Rabu, Agustus 04, 2010

Setelah Kejadian Pembakaran Kantor,Banyak warga Hilang

PANGKALAN BALAI (Banyuasin) – Kepala Badan Permusyawaratan Desa (BPD) Desa Tanjung Menang, Banyuasin Hasibuan mengungkapkan, pasca pembakaran kantor administrasi Balai Penelitian (Balit) Sembawa, Banyuasin, ternyata masih ada beberapa warga yang dilaporkan hilang dan belum kembali ke kediaman masing-masing.

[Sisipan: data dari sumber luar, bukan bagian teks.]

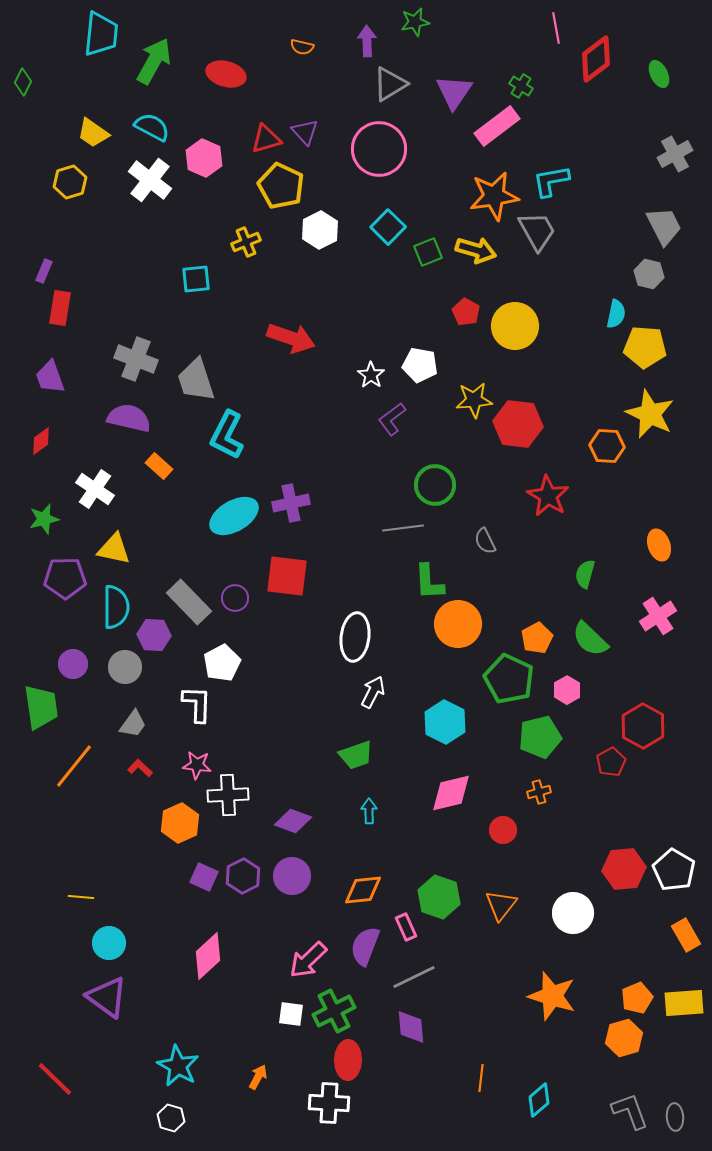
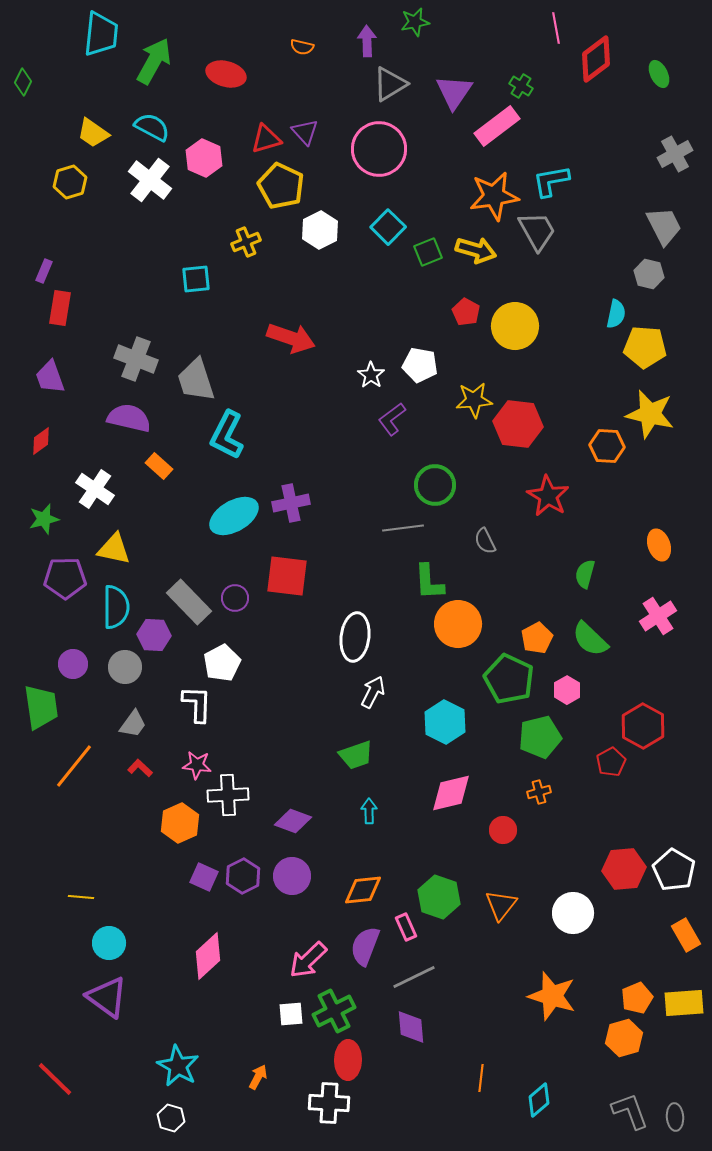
yellow star at (650, 414): rotated 12 degrees counterclockwise
white square at (291, 1014): rotated 12 degrees counterclockwise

Belum pulangnya warga diduga karena masih dilanda rasa ketakutan, akibat aksi anarkis di lokasi Balit Sembawa.“Dengar dari obrolan warga, memang ada (beberapa warga) yang belum kembali ke rumah sejak tragedi Balit terjadi. Namun, untuk berapa jumlahnya saya juga kurang tahu,” ujar Hasibuan. Dijelaskan Hasibuan, kendati ada sejumlah warga yang hilang, namun hingga kemarin, aktivitas warga sudah kembali normal.

“Tapi ada juga yang masih masih shock dan tidak berani keluar desa, apalagi masih banyak pengamanan di lokasi Balit,” ungkap Hasibuan. Hasibuan menambahkan, sebenarnya permasalahan sengketa lahan desa milik warga dengan pihak Balit sudah berlangsung lama. “Namun penyelesaiannya memang tidak pernah jelas, dan perangkat desa juga sudah berkali- kali ganti orang,”tukasnya.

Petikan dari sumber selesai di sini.